Surveil is built on a modular architecture that separates ingestion, entity resolution, signal detection, and intelligence generation into independent layers. The ingestion layer connects to news APIs, regulatory filing systems (SEC EDGAR, SEDAR+), patent databases (USPTO bulk data, WIPO PATENTSCOPE), and financial disclosure repositories — with rate limiting, pagination handling, and schema normalization per source.
Every ingested document is normalized into a unified schema with full provenance: source URL, crawl timestamp, content hash, extraction confidence, and credibility metadata. The entity resolution layer maps companies, people, and organizations across sources using a combination of deterministic matching (legal names, tickers, registration numbers) and embedding-based fuzzy resolution for mentions that use variants or abbreviations.
The signal detection layer applies classification models to identify business events — product launches, leadership changes, partnerships, regulatory actions, financial disclosures — and ranks them by competitive relevance, source credibility, and recency. Sentiment and narrative tracking models monitor topic trajectories over time, surfacing statistically significant shifts as they emerge.

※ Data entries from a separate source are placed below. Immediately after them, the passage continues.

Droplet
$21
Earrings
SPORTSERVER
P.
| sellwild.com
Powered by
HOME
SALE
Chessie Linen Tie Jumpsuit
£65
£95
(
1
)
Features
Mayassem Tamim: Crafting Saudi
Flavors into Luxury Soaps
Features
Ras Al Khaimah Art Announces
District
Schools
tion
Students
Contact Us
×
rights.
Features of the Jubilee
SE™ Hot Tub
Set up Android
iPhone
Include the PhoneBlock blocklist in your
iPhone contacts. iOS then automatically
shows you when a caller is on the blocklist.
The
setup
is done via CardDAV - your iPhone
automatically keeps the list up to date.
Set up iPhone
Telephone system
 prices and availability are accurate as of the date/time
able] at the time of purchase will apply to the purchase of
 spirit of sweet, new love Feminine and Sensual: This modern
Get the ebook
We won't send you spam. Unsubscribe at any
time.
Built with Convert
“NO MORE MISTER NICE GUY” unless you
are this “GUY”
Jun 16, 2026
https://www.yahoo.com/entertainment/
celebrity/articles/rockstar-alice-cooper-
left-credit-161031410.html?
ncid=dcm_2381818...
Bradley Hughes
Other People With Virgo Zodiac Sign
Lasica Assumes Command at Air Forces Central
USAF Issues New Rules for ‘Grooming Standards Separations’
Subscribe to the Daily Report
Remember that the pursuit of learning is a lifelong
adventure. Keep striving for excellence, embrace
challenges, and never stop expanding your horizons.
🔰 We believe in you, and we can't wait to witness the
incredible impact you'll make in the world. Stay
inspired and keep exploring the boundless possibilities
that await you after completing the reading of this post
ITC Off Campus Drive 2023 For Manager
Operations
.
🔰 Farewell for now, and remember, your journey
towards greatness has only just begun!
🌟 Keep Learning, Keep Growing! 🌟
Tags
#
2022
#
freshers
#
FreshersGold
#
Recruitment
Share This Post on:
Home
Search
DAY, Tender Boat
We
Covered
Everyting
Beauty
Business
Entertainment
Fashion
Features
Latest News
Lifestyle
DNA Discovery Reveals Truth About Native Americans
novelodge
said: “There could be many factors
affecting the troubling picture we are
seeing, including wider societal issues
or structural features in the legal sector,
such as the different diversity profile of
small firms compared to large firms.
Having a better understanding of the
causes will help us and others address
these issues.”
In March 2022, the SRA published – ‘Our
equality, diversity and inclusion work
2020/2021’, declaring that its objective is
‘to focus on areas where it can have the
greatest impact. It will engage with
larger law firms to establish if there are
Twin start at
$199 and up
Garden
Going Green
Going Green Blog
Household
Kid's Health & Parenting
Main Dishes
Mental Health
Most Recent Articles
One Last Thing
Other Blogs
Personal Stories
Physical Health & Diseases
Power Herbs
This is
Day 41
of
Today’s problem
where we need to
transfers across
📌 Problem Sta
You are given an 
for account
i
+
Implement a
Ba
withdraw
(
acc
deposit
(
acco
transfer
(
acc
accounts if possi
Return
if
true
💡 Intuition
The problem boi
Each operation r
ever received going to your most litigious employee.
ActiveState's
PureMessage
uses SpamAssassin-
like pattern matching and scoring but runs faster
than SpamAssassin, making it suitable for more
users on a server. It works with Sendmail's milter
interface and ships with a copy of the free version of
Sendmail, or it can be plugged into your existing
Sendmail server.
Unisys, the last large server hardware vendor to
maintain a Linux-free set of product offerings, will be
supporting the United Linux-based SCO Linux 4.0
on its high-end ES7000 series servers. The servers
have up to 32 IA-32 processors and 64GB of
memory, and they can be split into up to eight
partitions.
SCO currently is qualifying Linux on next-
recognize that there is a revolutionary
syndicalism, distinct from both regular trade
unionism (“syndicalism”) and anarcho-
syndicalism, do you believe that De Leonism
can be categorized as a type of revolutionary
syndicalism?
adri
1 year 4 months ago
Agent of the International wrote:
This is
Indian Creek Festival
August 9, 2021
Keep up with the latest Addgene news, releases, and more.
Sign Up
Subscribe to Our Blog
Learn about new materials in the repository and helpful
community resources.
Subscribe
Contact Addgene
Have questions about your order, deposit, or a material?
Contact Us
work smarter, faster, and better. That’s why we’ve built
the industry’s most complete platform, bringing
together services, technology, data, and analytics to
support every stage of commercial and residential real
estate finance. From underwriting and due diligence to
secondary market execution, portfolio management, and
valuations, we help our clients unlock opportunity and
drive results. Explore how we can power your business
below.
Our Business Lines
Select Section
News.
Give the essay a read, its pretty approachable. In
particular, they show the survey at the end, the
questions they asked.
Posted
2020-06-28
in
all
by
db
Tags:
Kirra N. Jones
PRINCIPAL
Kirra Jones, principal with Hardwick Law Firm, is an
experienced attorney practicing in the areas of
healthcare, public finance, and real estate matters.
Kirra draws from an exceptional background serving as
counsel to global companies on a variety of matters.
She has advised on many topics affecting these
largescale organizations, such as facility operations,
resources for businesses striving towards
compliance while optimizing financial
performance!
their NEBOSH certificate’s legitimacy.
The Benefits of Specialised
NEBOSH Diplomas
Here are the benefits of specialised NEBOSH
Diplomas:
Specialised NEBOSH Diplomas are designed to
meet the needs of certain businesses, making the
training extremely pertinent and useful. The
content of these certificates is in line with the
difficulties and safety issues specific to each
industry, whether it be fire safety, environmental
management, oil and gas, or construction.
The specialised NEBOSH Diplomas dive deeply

All models run locally. No data is transmitted to third-party AI services.
Intelligence generation assembles structured reports, competitive briefings, and regulatory watch summaries from detected signals and the underlying source corpus. Every insight carries full data lineage — traceable to the specific document, timestamp, and processing path that produced it. Deployment options include Canadian cloud (Azure Canada Central, AWS ca-central-1) and on-premise for organizations with data residency requirements.